A receptividade aos textos de
Ana Cristina Cesar parece oscilar
brutalmente entre dois pólos. De
um lado os detratores, que circunscrevem seu texto ao âmbito
da "geração marginal" dos anos
70, grupo cujo prazo de validade
poética já estaria há muito vencido. De outro, os apologistas de sua
dicção crítica e a contrapé do literário, voz refinada em meio ao ingênuo balbucio semi-ágrafo de
boa parte dos "marginais". E,
clandestina ou explícita, uma
questão permeia ambas as posições: a de um corpo, morto.
O suicídio de Ana Cristina, em
1983, se incrustou ambiguamente
como remate (inesperado?) de
uma obra ainda em curso, e a extinção de sua vida passou a produzir, de modo algo perverso, efeitos
retroativos de leitura, que, falando
do mesmo fenômeno -a morte-, dele extraem consequências
opostas: ora se insinua que sua
poesia só sobrevive acobertada pela aura mistificadora do suicídio,
ora essa mesma poesia é cultuada
como superior exemplo de texto
que ultrapassa as contingências
biográficas de seu criador.
Mais interessante, a meu ver, é
tentar romper o cerco biográfico
no ponto mesmo em que ele parece instalar-se com mais força: na
ostensividade das cartas, das notas
de diário e das agendas que povoam a escrita de "A Teus Pés".

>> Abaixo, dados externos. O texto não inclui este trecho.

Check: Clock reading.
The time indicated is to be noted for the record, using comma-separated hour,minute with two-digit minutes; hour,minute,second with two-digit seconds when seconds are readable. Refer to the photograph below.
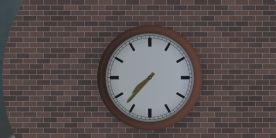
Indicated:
7,37
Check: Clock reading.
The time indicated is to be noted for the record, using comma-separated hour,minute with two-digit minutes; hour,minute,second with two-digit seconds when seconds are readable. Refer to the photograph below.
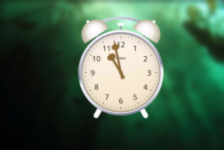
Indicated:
10,58
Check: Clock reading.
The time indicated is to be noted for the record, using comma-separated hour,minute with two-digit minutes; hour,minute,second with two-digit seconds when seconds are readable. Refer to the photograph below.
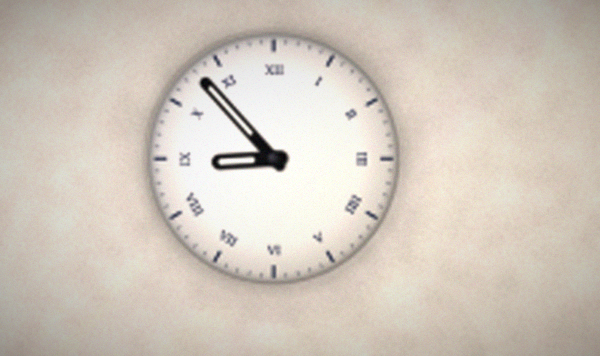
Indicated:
8,53
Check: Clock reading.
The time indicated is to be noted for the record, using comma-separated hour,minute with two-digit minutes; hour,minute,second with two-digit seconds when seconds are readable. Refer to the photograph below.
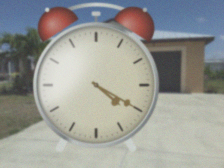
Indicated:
4,20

Ana trata de trair a biografia por
dentro, no espaço propício à sua
eclosão, por meio de um discurso
que simula seguir os protocolos da
confissão, mas, no mesmo passo,
subtrai as marcas identificadoras
de remetente e destinatário, promovendo uma espécie de palavra a
esmo, sem alvo fixo, vazia de intenções comunicativas e plena de
alusões que não se resgatam. Comentando uma epígrafe de sua
própria autoria, a poeta se diz
"mulher moderna desconhecida", tanto de si quanto de quem a
lê; e eis-nos no âmago paradoxal
de uma autobiografia literalmente
alheia: narra-se um outro, em primeira pessoa.

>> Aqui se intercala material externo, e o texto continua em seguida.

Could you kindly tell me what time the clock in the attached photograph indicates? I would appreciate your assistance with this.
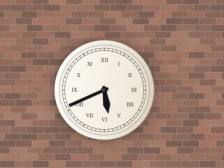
5:41
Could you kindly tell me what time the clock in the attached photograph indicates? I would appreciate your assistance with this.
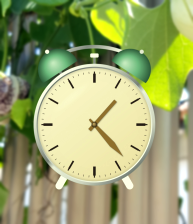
1:23
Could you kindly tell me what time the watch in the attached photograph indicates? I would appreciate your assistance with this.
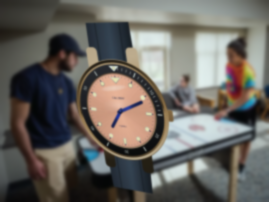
7:11
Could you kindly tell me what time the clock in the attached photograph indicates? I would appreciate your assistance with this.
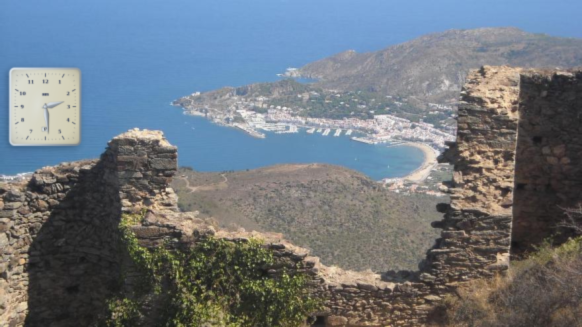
2:29
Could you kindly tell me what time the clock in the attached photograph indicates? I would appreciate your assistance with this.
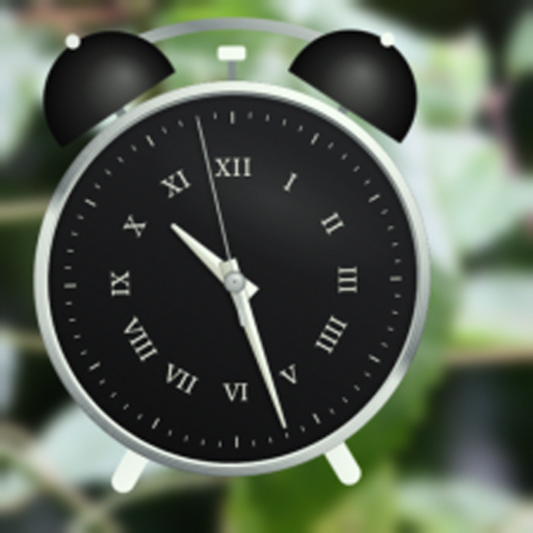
10:26:58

Ao frustrar expectativas de sintonia comum e desmistificar certos padrões do literário (inclusive
na evidente satisfação com que
mescla registros linguísticos ditos
poéticos a outros tidos como prosaicos), Ana Cristina delineia um
universo de voz própria, mas não
isento de armadilhas e impasses.
Cabe indagar se essa literatura, invasiva quanto à convenção e evasiva quanto à comunicação, não
corre o risco de normatizar o desvio. A aversão extremada à pompa
do literário terminaria por também estatuir um código de convenções, criando, no limite, a "literatura" da não-literatura, e permanecendo, ainda que pelo avesso, aos pés da letra que supôs
exorcizar. Negar o grandioso é insuficiente para impedir seu enviesado retorno por meio da monumentalização do mínimo.

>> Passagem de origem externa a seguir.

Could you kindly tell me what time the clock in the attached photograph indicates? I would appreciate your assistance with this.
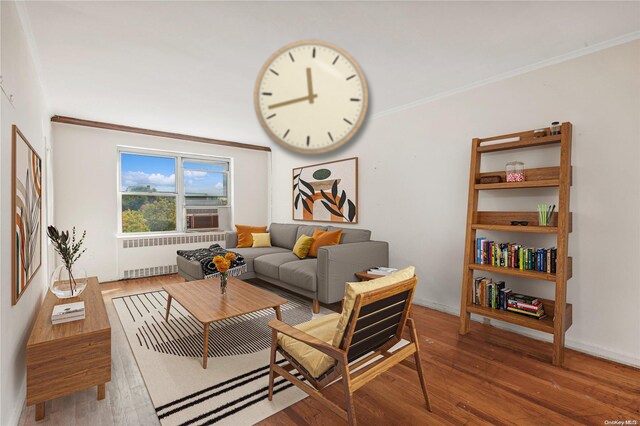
11:42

Em seus "Inéditos e Dispersos", que sai em setembro, Ana
Cristina anota: "As paisagens; cegá-las com palavras, rasurá-las".
As palavras, portanto, não apontam, mas ocultam. Obstruem o
acesso para o que está além delas;
intransitivas, fluem -sem que isso implique a elaboração de um tecido maior e mais tramado para
onde, de algum modo, elas possam convergir. Não se trata de fluxos verbais à maneira surrealista
(embora, aqui e acolá, eles estejam
presentes), mas de um texto pontuado estrategicamente pela elipse, entendida não como procedimento sintático (nesse particular,
a frase de Ana é até conservadora),
e sim como sonegação do referencial.
Percebe-se que algo falta; a partir
daí, dá-se o não-dito pelo dito, e a
poeta se compraz na volúpia da
minúcia em torno de situações e
objetos elididos ou apenas tangencialmente aludidos na cadeia verbal. O problema é que o texto passa a se compor numa espécie de
mitologia privada ("me dei ao luxo de ser meio tipo hermética"),
pouco permeável à prospecção de
sentidos, de tal modo que a maioria dos críticos de Ana Cristina
costuma dizer muito pouco acerca
do que o universo da autora diz e
dizer muito acerca dos processos
de que ela se vale em seu dizer: e
voltamos à paródia, ao coloquialismo, à mescla estilística...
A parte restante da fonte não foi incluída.